Der thüringische Landtagswahlkampf steht paradigmatisch und traurigerweise für die Verrohung der Gesellschaft, der Sprache (Bednarz/Giesa: 2015) und der politischen Kultur. Das operieren mit Mitdrohungen, und das nach der realen Exekution Walter Lübckes, ein vergifteter Tonfall und ein mit enormer Schärfe geführter Wahlkampf ist letztlich nur ein Spiegelbild gesellschaftlicher Entwicklungen. Dem gilt es, mit robuster Zivilität (Ash: 2016), aber eben auch mit Anstand und einer wertebasierten Kommunikation seitens prodemokratischer Kräfte entgegenzutreten (Haidt: 2012). Denn so wie die demokratische Mehrheit zwar gegeben, aber keine Selbstverständlichkeit ist, so ist es mit der Zivilisiertheit und einer akzeptablen und toleranten politischen Kultur. Dies alles muss immer wieder aufs Neue erstritten werden.

Literatur

Ash, Timothy Garton (2016). Redefreiheit. Prinzipien für eine vernetzte Welt. München: Hanser

Bednarz, Liane/Giesa, Christoph (2015). Gefährliche Bürger. Die neue Rechte greift nach der Mitte. München: Hanser.

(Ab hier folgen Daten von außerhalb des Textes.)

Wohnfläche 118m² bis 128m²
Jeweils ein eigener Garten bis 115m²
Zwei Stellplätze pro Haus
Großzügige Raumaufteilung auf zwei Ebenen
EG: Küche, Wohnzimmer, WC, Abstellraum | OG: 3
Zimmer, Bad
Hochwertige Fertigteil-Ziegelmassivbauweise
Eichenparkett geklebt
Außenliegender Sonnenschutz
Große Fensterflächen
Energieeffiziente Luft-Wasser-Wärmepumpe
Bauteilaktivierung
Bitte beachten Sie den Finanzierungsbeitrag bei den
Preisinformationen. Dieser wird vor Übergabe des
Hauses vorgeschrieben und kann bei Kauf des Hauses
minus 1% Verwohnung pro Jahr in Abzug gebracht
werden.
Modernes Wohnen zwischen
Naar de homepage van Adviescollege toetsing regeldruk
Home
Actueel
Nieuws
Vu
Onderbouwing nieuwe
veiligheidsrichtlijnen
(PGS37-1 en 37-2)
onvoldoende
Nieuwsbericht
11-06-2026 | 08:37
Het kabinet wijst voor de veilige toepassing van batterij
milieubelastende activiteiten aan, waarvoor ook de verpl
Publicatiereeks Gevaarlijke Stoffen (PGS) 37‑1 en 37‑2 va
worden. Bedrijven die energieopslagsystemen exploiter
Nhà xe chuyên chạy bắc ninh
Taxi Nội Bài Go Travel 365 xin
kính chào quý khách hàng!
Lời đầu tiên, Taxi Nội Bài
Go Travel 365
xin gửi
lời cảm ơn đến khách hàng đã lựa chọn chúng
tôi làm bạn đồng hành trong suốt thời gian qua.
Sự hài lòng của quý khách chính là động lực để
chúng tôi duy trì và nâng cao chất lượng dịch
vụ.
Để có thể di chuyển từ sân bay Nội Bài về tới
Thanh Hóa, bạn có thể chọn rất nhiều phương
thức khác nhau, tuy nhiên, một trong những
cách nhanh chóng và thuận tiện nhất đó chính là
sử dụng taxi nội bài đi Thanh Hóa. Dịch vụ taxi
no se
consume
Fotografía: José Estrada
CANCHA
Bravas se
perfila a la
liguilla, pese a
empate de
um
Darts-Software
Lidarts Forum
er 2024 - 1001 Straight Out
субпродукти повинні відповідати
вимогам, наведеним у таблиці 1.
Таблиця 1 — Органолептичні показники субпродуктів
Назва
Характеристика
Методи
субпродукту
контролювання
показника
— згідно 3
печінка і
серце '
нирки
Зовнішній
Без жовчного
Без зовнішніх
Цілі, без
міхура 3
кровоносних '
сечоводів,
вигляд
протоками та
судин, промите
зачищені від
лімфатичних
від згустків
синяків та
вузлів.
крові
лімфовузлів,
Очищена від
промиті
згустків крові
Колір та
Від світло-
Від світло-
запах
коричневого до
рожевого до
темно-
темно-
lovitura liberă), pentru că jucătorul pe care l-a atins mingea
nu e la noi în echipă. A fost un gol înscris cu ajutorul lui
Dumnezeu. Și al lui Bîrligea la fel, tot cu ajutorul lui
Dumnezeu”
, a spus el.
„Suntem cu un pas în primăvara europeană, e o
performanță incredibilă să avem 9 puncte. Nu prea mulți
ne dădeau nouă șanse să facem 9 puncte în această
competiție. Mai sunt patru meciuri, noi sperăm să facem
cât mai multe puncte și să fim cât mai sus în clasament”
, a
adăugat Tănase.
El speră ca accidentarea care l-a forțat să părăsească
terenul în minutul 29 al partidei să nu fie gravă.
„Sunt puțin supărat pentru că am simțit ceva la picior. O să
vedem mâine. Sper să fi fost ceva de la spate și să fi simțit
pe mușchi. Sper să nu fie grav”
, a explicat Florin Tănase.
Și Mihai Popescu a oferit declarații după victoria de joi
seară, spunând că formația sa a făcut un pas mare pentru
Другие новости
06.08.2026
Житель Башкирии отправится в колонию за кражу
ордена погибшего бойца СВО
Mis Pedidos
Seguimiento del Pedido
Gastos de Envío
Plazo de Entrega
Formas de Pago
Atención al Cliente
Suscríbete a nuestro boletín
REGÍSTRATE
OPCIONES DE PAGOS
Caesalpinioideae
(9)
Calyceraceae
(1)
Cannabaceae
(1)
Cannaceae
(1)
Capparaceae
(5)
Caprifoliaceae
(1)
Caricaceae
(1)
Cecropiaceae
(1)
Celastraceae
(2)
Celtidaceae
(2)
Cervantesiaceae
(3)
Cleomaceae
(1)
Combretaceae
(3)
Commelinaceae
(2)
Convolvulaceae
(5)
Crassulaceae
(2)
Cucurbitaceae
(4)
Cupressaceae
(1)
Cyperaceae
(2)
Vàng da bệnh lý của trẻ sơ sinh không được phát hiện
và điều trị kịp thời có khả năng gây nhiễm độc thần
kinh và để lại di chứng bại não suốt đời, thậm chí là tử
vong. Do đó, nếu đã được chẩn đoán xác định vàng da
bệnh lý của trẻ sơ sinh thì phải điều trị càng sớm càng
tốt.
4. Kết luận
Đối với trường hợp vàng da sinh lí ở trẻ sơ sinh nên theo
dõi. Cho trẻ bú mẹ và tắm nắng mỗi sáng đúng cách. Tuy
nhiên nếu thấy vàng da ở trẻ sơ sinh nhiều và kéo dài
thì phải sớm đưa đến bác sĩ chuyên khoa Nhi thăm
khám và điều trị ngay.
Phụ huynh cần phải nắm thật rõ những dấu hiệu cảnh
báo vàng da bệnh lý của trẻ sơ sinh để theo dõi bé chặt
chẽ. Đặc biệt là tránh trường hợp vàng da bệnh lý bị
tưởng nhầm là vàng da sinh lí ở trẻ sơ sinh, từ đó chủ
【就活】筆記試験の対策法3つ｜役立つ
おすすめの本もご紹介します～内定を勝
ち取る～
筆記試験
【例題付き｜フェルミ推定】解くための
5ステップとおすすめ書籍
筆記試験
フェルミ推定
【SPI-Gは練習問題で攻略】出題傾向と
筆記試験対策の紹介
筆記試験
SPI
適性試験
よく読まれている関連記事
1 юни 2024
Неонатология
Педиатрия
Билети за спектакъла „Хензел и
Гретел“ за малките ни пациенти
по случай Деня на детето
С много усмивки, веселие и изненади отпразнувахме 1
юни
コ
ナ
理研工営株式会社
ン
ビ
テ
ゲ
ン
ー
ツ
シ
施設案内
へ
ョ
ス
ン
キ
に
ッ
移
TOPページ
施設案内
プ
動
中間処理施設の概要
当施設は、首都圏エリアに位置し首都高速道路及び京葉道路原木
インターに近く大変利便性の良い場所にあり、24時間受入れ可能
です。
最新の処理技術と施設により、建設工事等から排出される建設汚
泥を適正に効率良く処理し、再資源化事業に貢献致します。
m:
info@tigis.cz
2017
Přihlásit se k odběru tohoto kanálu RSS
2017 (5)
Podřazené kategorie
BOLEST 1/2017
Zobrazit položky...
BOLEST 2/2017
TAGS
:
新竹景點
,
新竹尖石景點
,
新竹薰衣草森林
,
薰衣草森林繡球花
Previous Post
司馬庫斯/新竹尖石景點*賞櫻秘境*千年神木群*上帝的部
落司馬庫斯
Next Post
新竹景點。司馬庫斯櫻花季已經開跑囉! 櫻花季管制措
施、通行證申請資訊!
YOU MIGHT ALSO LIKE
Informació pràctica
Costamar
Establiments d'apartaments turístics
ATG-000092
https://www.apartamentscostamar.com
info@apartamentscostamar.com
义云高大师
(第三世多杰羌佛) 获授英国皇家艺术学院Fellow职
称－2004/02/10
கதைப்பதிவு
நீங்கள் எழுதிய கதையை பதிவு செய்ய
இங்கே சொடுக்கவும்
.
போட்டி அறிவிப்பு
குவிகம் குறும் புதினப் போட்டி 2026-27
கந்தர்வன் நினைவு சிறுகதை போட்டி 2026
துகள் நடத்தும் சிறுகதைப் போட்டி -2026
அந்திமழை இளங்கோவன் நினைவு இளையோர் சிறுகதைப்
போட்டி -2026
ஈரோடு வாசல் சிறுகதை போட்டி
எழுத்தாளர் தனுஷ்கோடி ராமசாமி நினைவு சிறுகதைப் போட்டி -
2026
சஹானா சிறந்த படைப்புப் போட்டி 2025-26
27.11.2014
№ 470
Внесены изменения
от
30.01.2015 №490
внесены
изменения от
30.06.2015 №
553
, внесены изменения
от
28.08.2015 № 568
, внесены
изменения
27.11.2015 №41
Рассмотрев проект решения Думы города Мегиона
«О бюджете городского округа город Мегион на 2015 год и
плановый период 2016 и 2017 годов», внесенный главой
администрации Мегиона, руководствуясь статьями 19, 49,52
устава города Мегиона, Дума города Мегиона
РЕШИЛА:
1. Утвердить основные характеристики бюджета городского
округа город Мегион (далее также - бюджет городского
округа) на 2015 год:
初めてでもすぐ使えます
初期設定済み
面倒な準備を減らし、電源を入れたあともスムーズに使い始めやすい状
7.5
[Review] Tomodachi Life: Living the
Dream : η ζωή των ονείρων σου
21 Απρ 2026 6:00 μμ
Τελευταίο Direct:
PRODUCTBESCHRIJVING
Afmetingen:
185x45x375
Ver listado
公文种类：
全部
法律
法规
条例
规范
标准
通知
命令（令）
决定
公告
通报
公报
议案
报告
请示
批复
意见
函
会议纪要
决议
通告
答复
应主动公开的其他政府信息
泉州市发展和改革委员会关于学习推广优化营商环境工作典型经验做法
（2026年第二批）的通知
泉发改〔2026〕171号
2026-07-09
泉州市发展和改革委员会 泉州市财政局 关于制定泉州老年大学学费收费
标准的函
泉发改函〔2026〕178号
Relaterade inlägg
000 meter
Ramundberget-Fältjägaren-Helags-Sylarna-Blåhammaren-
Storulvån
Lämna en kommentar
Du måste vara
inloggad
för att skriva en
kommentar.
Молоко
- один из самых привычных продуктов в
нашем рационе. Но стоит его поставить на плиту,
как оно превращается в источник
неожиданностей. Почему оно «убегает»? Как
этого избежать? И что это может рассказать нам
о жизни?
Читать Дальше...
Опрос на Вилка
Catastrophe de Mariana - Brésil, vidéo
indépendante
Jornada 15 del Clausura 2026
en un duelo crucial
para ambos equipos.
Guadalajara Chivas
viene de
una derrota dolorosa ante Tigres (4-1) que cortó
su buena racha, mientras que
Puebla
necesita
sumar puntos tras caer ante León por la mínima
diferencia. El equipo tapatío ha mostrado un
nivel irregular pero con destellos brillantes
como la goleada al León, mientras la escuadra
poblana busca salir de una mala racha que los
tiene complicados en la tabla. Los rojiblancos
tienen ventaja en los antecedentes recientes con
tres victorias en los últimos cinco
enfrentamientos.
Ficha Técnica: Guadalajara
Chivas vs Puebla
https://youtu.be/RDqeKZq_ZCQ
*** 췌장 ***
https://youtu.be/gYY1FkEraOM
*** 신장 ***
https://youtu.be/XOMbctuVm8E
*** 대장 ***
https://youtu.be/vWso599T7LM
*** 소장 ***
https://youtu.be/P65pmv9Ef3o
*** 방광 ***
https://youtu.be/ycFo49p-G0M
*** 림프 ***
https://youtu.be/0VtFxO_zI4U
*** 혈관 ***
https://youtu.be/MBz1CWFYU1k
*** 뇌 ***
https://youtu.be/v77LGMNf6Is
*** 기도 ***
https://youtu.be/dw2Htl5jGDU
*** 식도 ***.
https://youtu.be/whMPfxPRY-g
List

Crouch, Colin (2008). Postdemokratie. Frankfurt am Main: Suhrkamp.

Frei, Norbert/Morina, Christina/Maubach, Franka/Tändler, Maik (2019). Zur rechten Zeit. Wider die Rückkehr des Nationalismus.

Fuchs, Christian/Middelhoff, Paul (2019). Das Netzwerk der neuen Rechten. Hamburg: Rowohlt.

Haidt, Jonathan (2012). The righteous mind. Why good people are divided by politics and religion. New York: Basic Books.

Heitmeyer, Wilhelm (2018). Autoritäre Versuchungen. Berlin: Edition Suhrkamp.

Koppetsch, Cornelia (2019). Die Gesellschaft des Zorns. Bielefeld: transcript Verlag.

Köpping, Petra (2018). Ostdeutschland oder das große Beschweigen. Wie die Fehler der Nachwendezeit unsere Demokratie vergiften. Blätter für deutsche und internationale Politik, 10, S. 42-50.

Lederer, Klaus/Miemiec, Olaf (2016). Was kommt nach dem Protest? Der Aufstieg der AfD und die Krise der Linken. Blätter für deutsche und internationale Politik, 10, S. 97-104.

Merkel, Wolfgang (2015). Die Herausforderung der Demokratie. In Merkel, Wolfgang (Hg.). Demokratie und Krise. Wiesbaden: VS Verlag für Sozialwissenschaften.

Simon, Annette (2019). Wut schlägt Scham. Das „Wir sind das Volk“ der AfD als nachgeholter Widerstand. Blätter für deutsche und internationale Politik, 10, S. 41-50.

Von Lucke, Albrecht (2015). Die schwarze Republik und das Versagen der Linken. München: Droemer.